The comments from a top Russian official, Alexander Bastrykin, are likely to deepen speculation around the history of the ship, the Arctic Sea, which the government had insisted was a victim of rare piracy in European waters. After the crew reported being attacked by pirates off Sweden in July, the ship disappeared—before Russia announced it had found it intact, with its crew, off the west coast of Africa.

"We aren't excluding the possibility that they could have been carrying more than just lumber," Mr. Bastrykin said Tuesday, according to Russia's Interfax news agency. The comments by Mr. Bastrykin, head of the powerful Investigative Committee, which reports to Russia's president, are the first official concession that the ship might have been carrying sensitive cargo.

Observers in Russia and abroad say the strange behavior of the crew as well as the Kremlin's response suggest the ship may have been smuggling arms or drugs.

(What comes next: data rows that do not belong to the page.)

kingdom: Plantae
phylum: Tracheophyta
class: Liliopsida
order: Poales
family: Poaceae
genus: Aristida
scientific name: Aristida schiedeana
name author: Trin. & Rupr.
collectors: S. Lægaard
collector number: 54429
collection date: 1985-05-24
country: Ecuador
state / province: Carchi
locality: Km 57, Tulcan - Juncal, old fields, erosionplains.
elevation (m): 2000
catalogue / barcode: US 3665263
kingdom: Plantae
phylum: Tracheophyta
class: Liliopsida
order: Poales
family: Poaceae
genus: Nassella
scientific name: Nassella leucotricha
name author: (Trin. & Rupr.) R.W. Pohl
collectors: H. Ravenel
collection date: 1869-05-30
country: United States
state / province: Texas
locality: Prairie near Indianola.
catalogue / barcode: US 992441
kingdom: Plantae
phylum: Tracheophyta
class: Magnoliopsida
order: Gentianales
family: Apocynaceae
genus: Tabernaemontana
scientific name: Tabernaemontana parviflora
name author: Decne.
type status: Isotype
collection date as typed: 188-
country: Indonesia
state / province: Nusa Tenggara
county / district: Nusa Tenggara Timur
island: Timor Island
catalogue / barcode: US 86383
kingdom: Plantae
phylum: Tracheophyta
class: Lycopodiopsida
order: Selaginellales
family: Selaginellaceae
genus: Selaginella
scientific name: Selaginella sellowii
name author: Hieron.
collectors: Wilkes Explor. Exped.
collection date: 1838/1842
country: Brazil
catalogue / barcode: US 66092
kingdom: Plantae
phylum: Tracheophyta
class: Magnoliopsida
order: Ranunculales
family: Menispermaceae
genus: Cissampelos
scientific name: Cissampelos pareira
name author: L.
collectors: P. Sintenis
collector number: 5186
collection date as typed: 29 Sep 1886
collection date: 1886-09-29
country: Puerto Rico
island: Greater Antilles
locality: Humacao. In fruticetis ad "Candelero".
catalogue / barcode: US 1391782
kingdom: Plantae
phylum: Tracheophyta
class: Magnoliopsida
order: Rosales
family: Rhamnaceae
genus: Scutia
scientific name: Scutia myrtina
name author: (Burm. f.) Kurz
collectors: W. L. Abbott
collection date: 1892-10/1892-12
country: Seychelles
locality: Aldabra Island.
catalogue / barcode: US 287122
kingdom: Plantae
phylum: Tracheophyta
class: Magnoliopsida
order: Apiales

The ship was officially carrying a load of timber to Algeria, which experts say wasn't worth the cost of mounting such a caper on the high seas.
Algeria could get timber from sources a lot closer unless the order specifically called for Russian birch. And even then it would have been shipped from a Russian port on the Black Sea.
Since Russia seized the ship, its crew has been held incommunicado, and family members have complained they are unable to talk to the crew. Some of the crew were allowed to call family Tuesday to report they were in good health, Interfax said, but they still weren't allowed to reveal their whereabouts.
Why it almost seems as if the crew are being treated as suspects ...
Russia has dismissed suggestions of arms or drug smuggling aboard the Arctic Sea, and says the piracy appears to be a mundane case of hijacking for ransom. Russia's foreign ministry said in a statement Tuesday that an initial check of the Arctic Sea's cargo revealed "nothing suspicious," but that a closer inspection was needed to settle the question.

None of the official court filings contains a reference to the smuggling of weapons, a defense attorney for two of the alleged hijackers said Tuesday. "There is no mention of [illegal] arms," said Konstantin Boronovsky, in an interview with Radio Ekho Moskvy. He stressed, however, that he could only cite files he had been able to read.

Mr. Bastrykin said investigators have been holding the crew because it was unclear whether some of them may have been involved in the hijacking. "We need to figure out whether someone might have been involved," he said.

The ship itself is bypassing Algeria, where it was supposed to unload its cargo of timber, and is being taken to the Russian port of Novorossiisk, Mr. Bastrykin said, where it will undergo a search. A port official in Novorossiisk said the ship would only arrive in mid- to late September, Russian government news agency RIA Novosti reported.

Mikhail Voitenko, editor of trade magazine Maritime Bulletin, said the government likely knows what the Arctic Sea's contents are, but is undecided about what to reveal. He said it would have been irrational, however, for pirates to seize a load of timber.

"If it's a criminal cargo, it would have to be a very large one to make this worthwhile," he said. "If it's three or four thousand tons of heroin, I can understand this. Otherwise this makes no sense."